Learn to Cope with Losing a Loved Family Pet

The bonds we forge with our pets are powerful. Their love for us is unfaltering, and they have a way of making us feel better even on our worst days — which makes the loss of a pet that much more difficult. Here you can find some ways to walk out of sorrow



4 min read

Unless you’ve experienced it yourself, it can be hard to imagine the pain of losing a pet. No matter what kind of animal it is, our pets become some of the most important companions in our lives.

While they might not speak the same language as us, they have their own way of communicating with us, comforting us, and showing their love for us. That is what makes it so much worse when we lose that friend in our life. However, no matter how painful it may seem, we must learn to cope with losing a loved family pet, not just for our own health but of those around us.

Here’s what you should do.

Don’t Ignore Your Feelings

It’s hard to accept the death of your pet right away. Instead of actually facing your feelings, you might be tempted to ignore them as a way of coping with the loss. You might try to force yourself to be happy and appear unaffected. You might try to distract yourself by drowning yourself in work and getting too busy to think about what has happened.

You would think that those feelings would go away on their own if left ignored for long enough. However, that’s not how it works. Ignoring your feelings of grief and pain only leads to them building up even more over time. And when that balloon finally bursts, you’ll have to face those feelings anyway. Therefore, it’s much healthier for you to face what you’re feeling from the get-go.

Give Yourself Time

Everyone has a different attachment and relationship with their pet. Even if others around you have moved on and are happy in their new lives, it doesn’t mean you have to be happy and move on too. Everyone handles grief differently, and some people can take longer to come to terms with it than others.

This is especially true if the death of your pet was a sudden and unexpected one as opposed to one that everyone saw coming. Don’t rush yourself to get over it. Rather, give yourself time to cope with losing a loved family pet at your own pace.

Accept Your Emotions

After losing a pet, it’s not only grief that you feel. You’re hit with a range of emotions, from sadness and loneliness to guilt and anger. At times like this, we’re not able to understand why we’re feeling a certain way and might associate it with other things in life or suppress those emotions. However, accepting those emotions is an important part of the grief and coping process.

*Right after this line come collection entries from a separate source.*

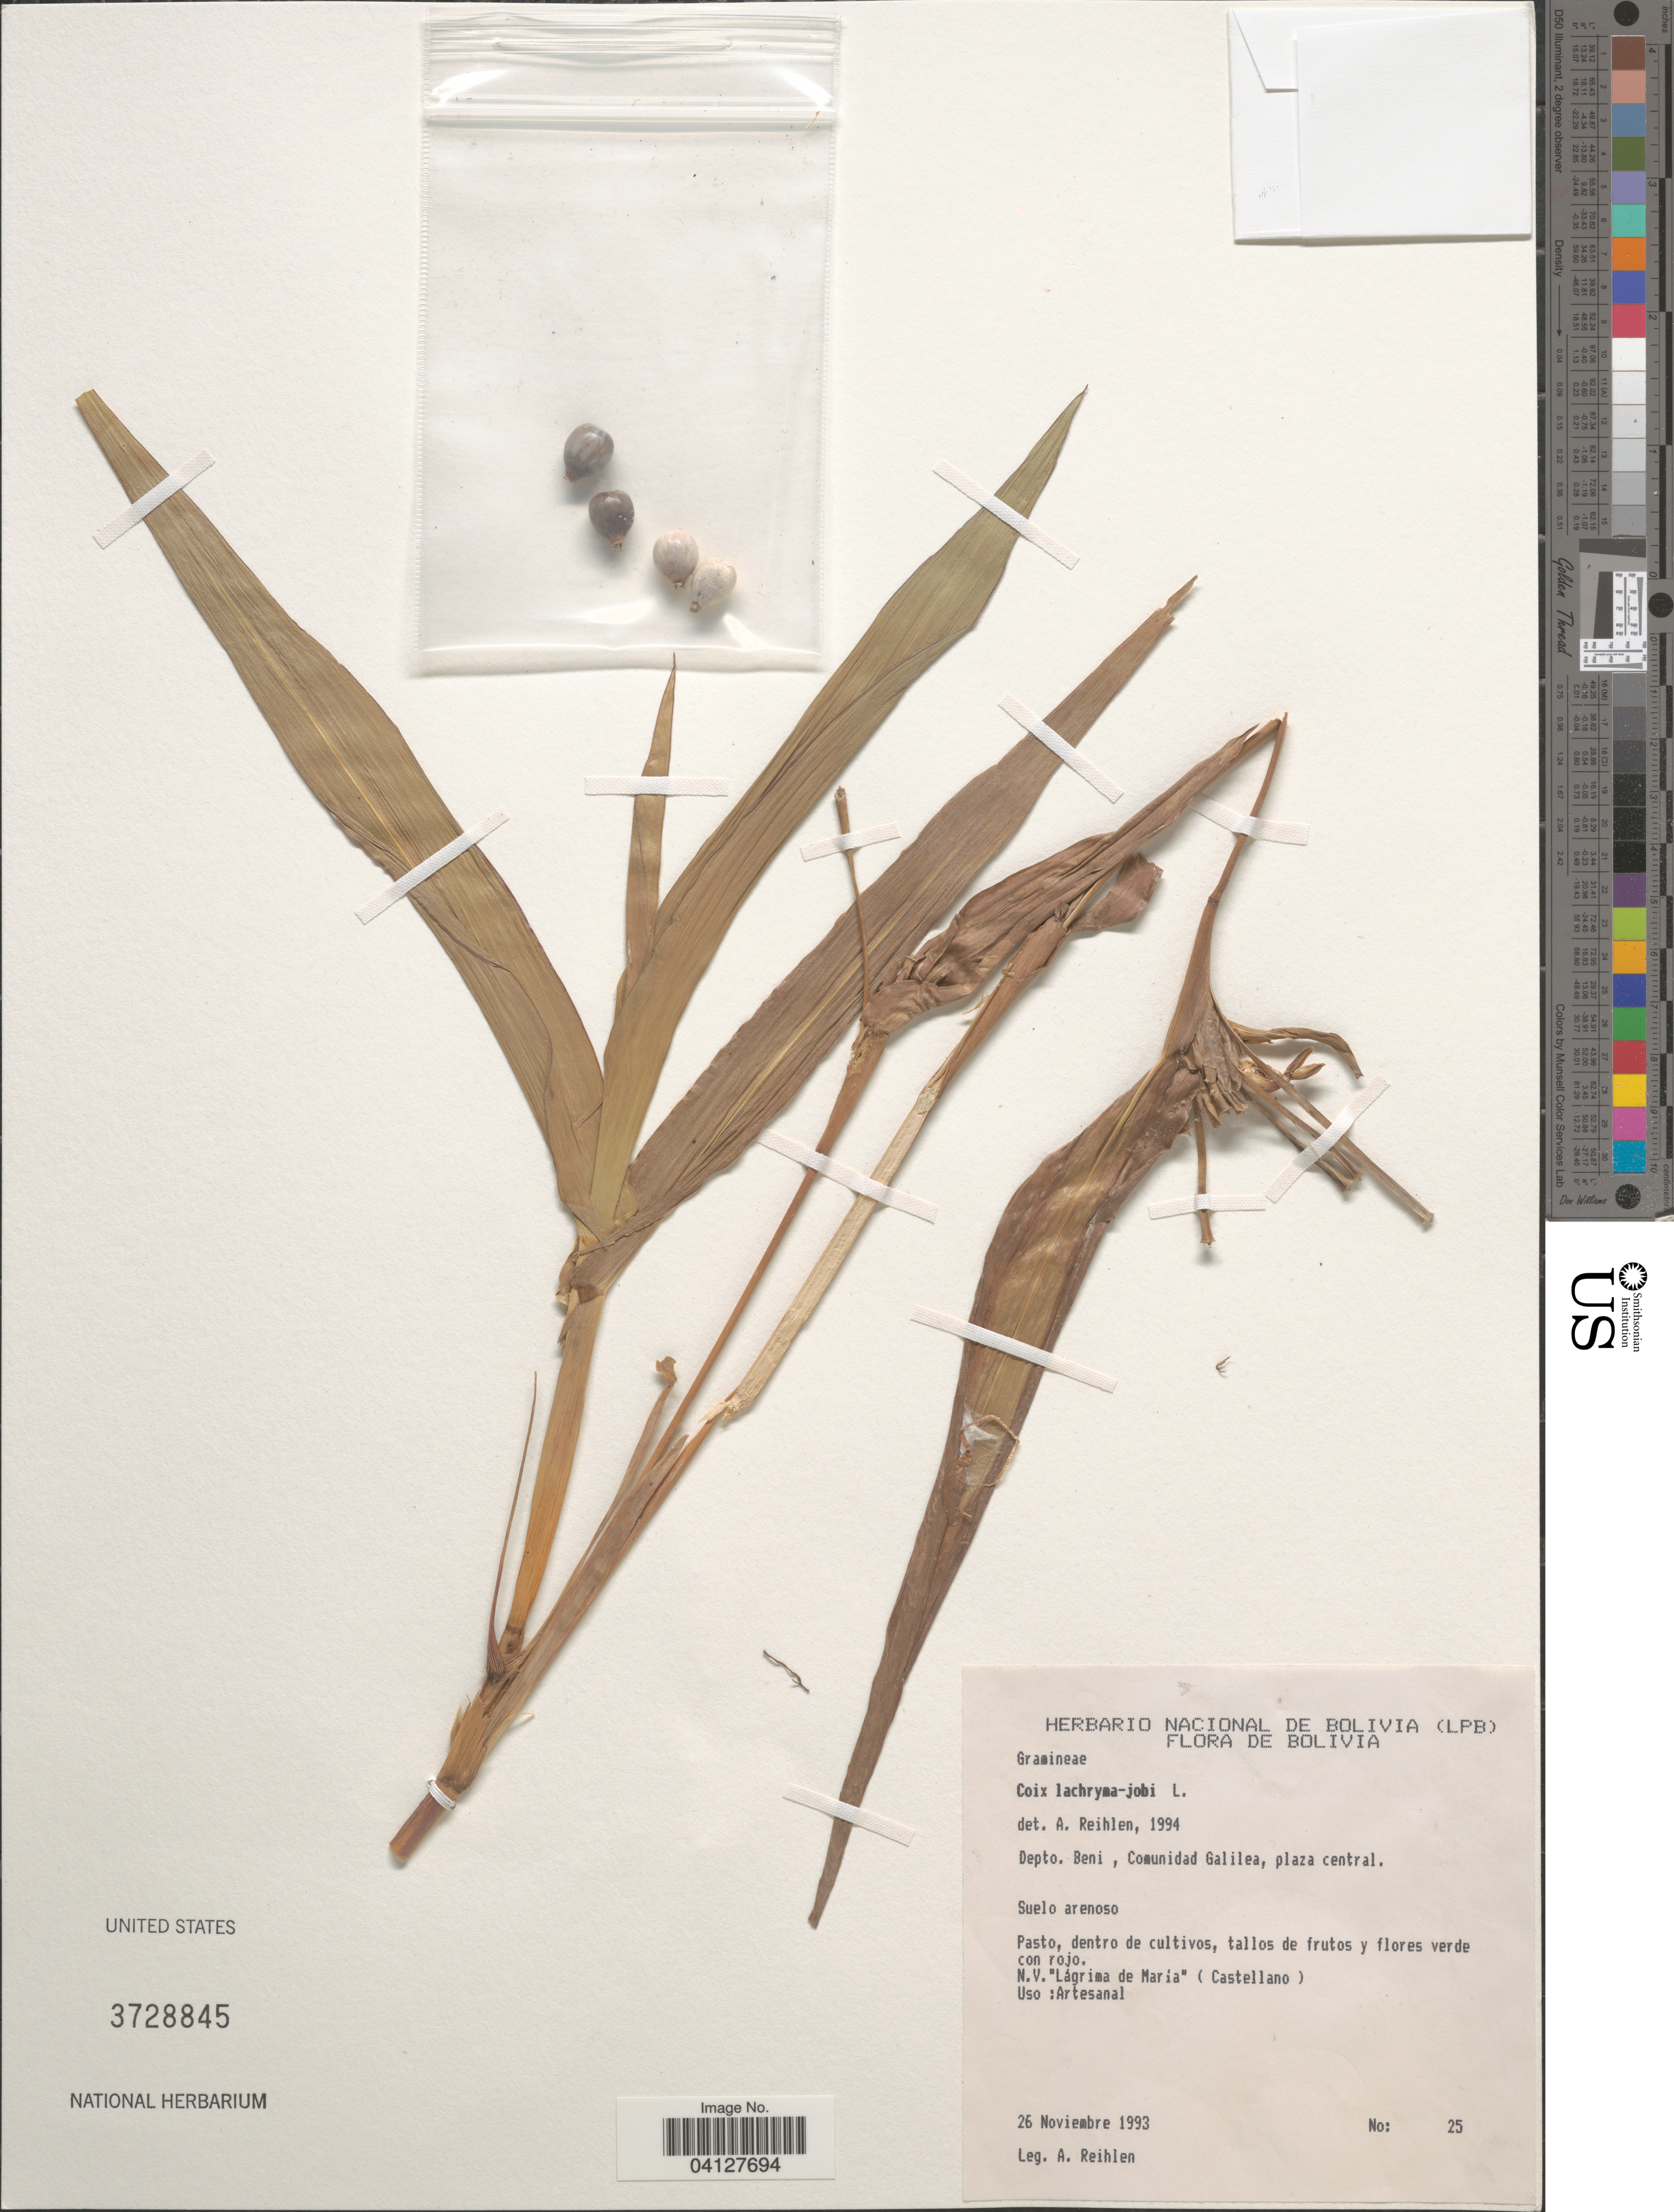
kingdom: Plantae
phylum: Tracheophyta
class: Liliopsida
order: Poales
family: Poaceae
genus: Coix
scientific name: Coix lacryma-jobi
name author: L.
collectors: A. Reihlen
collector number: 25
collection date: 1993-11-26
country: Bolivia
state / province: Beni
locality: Depto. Beni, Comunidad Galilea, plaza central.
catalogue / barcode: US 3728845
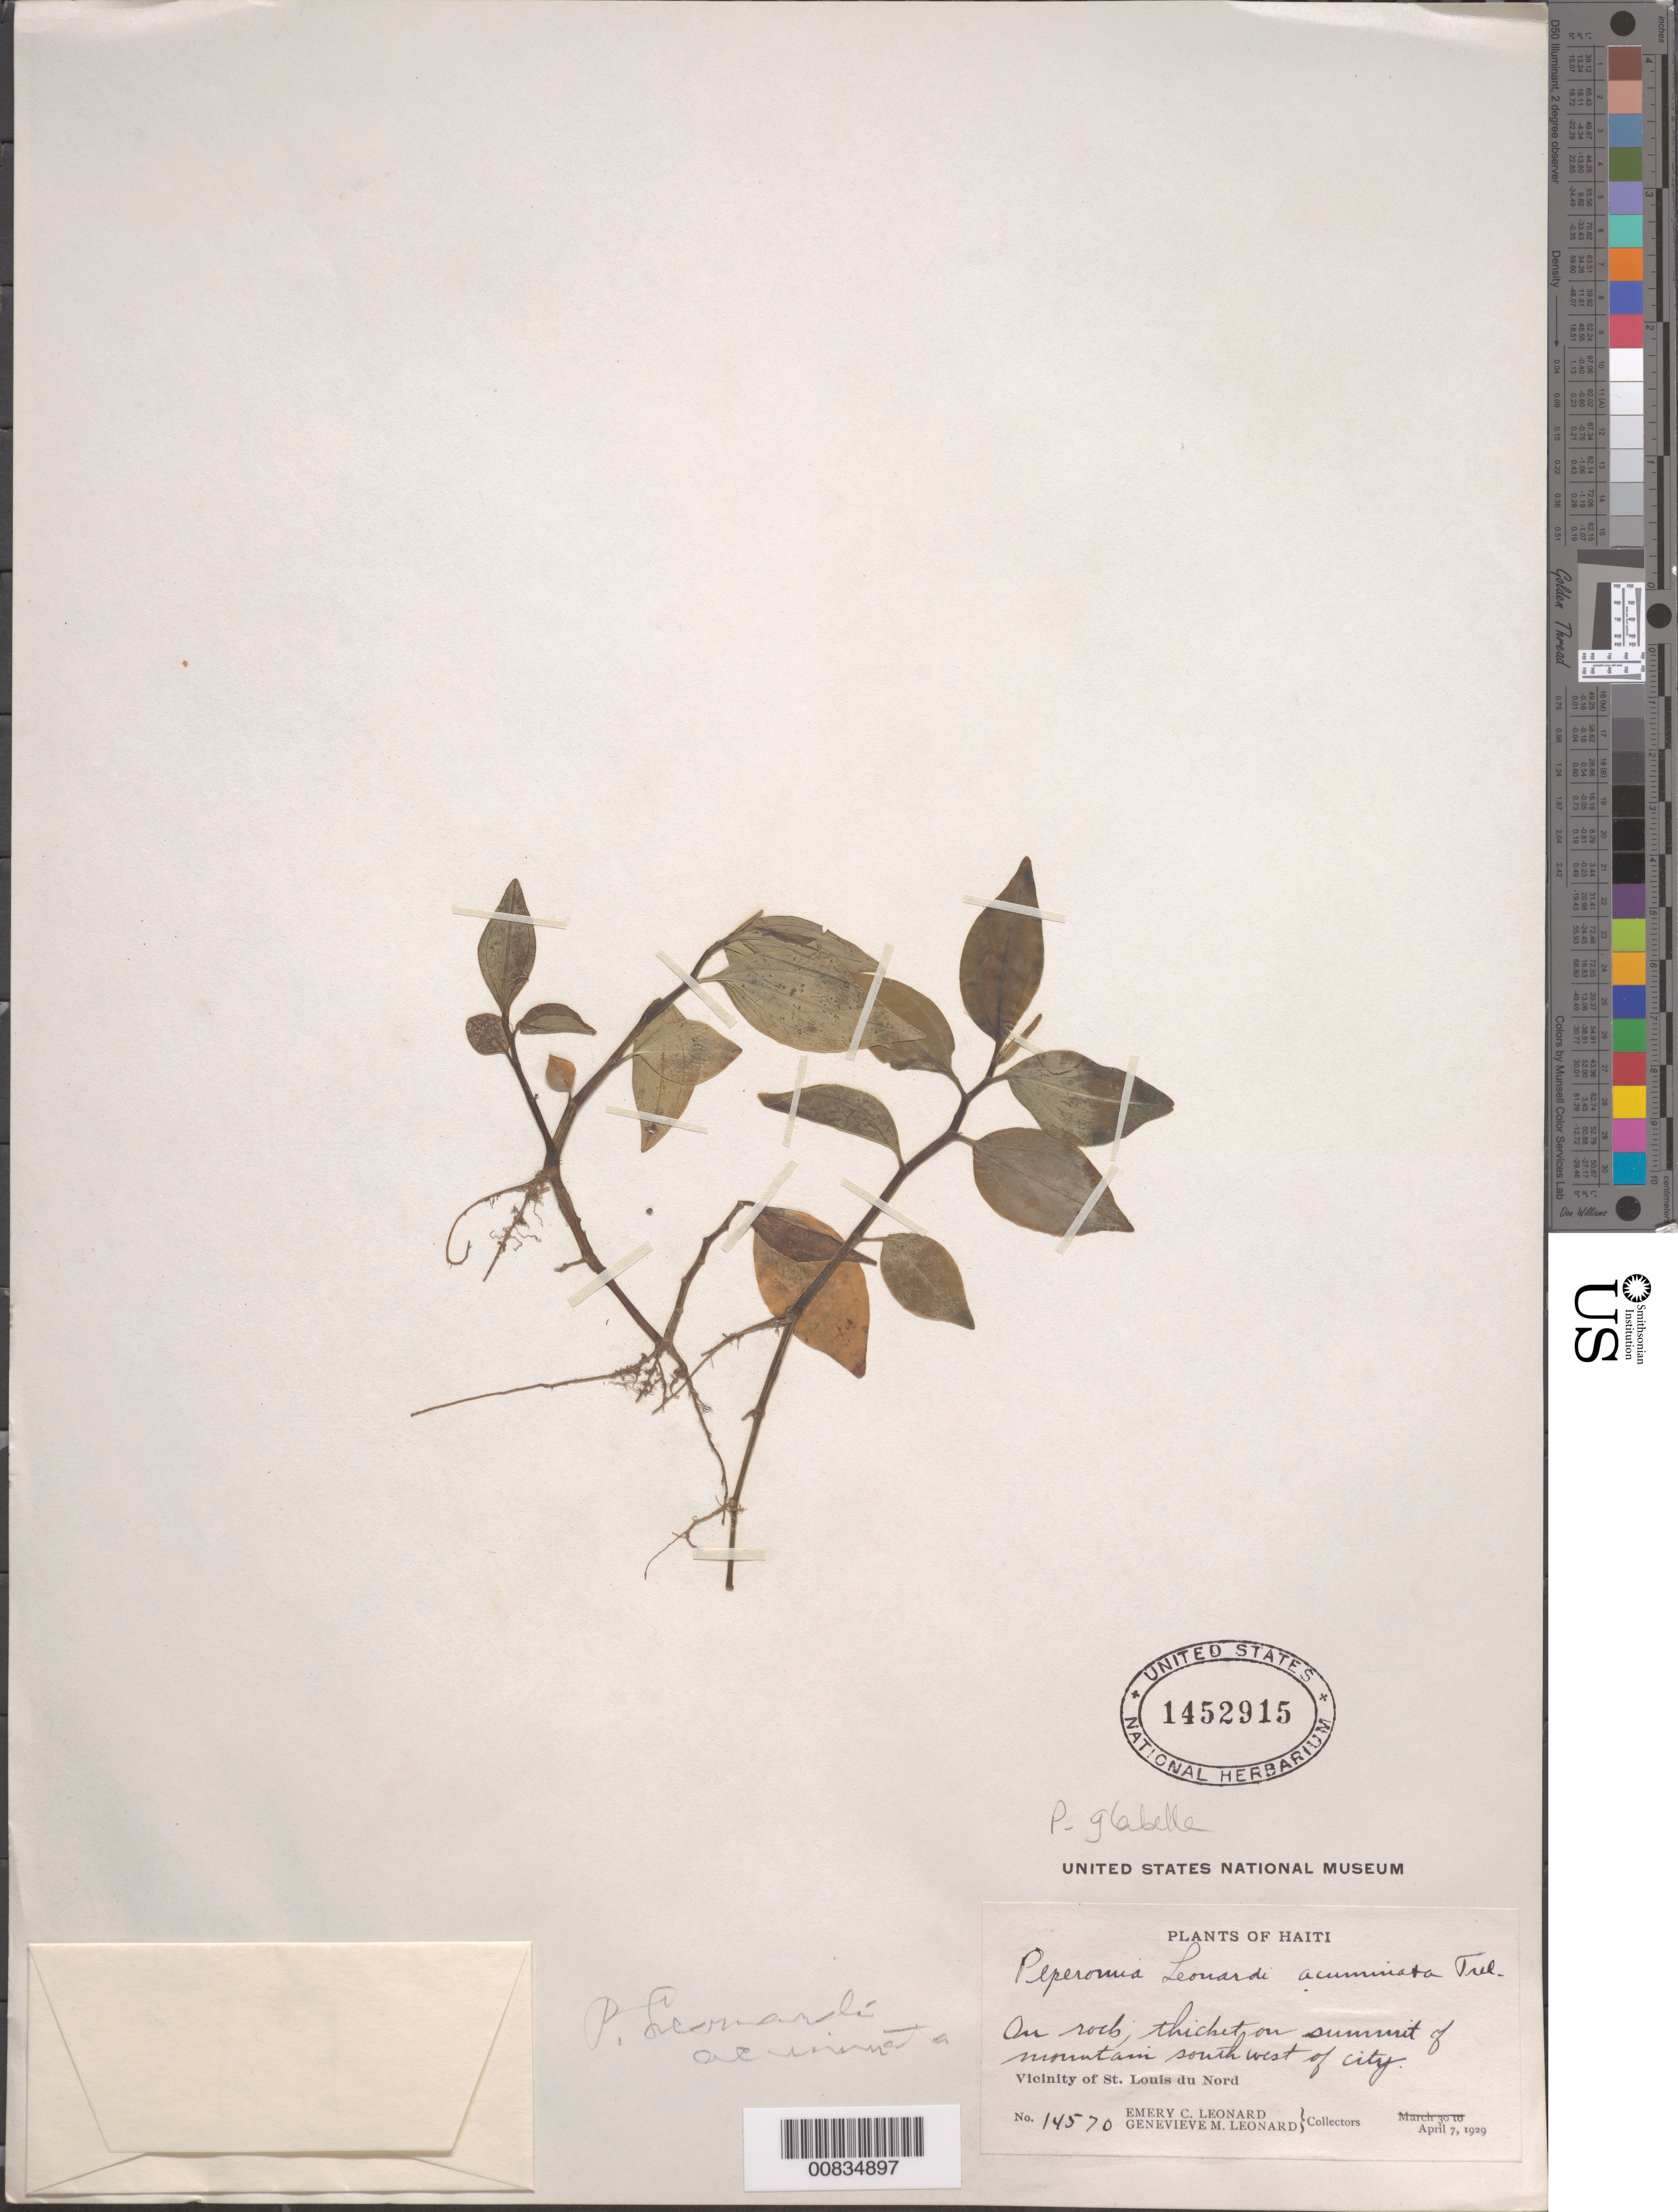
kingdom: Plantae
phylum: Tracheophyta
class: Magnoliopsida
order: Piperales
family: Piperaceae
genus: Peperomia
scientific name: Peperomia glabella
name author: (Sw.) A. Dietr.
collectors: E. C. Leonard & G. M. Leonard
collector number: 14570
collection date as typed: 07 Apr 1929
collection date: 1929-04-07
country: Haiti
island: Hispaniola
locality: Vicinity of St. Louis du Nord. Thicket on summit of mountain southwest of city.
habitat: On rocks in thicket.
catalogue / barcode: US 1452915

You need to express them and let yourself feel those emotions until you have accepted and overcome them. Especially if you had to euthanize your pet, the feelings of guilt can be overwhelming and can stay with you for the rest of your life if not addressed properly. That’s why it’s important to recognize and accept those emotions so that you can finally make peace with yourself.

Get Closure

An important step in learning to cope with losing a loved family pet is getting closure. A sense of closure is crucial in helping you accept the death of your pet and the fact that it won’t be around anymore. It can help you move on without any lingering feelings or emotions.

The best way to get closure after the loss of your family pet is to hold a funeral service or ceremony to remember and honor your pet. You can say a few words about them, your favorite memories, or how it came to be your pet, and end the service on a good note with their fond memories in your mind.

Reach Out to People

At times like this, it’s also a good idea to reach out to other people. This can be other people who are going through the same thing, have experienced it in the past, or simply anyone who you feel comfortable with.

Talking it out and sharing your feelings out loud can help you release those emotions that you were bottling up. Moreover, a listening ear is always a comfort, even if they do nothing else. You can talk to a friend, make an appointment with a professional, or even join a support group for people who have lost a pet.

Help Your Children/Seniors with the Loss

If there are children or elders in your house, the grief of losing a pet can hit them differently. Children and elders often create special bonds with pets as they get to spend more time with them and even depend on them.

That’s why their loss can leave them lost and without a sense of purpose. So, reach out to them and help them through this painful time. Let them know it’s okay to feel whatever they’re feeling and help them process their emotions.

Don’t Rush into Getting a New Pet

Most importantly, you might be tempted to get over the loss of your pet by getting a new pet to replace them. However, again, that’s not how it works. Each pet and our attachment with them is different.

Immediately getting a new pet when you might not even be ready yet is a great disservice to yourself and that new pet. Therefore, wait till you’ve gotten over the death of your pet and only get a new pet when you’re absolutely ready.


For most people, a pet isn’t just a pet. It’s a vital member of the family who is as important as any other human in the house. That’s why it’s not easy to get over losing a pet. You essentially lose a part of your family, something that is a significant part of who you are.

But life must go on, and that’s why we need to cope with the loss and grief. Hopefully, this short guide on how to cope with losing a loved family pet should offer some comfort and closure for you to make peace with yourself and move on.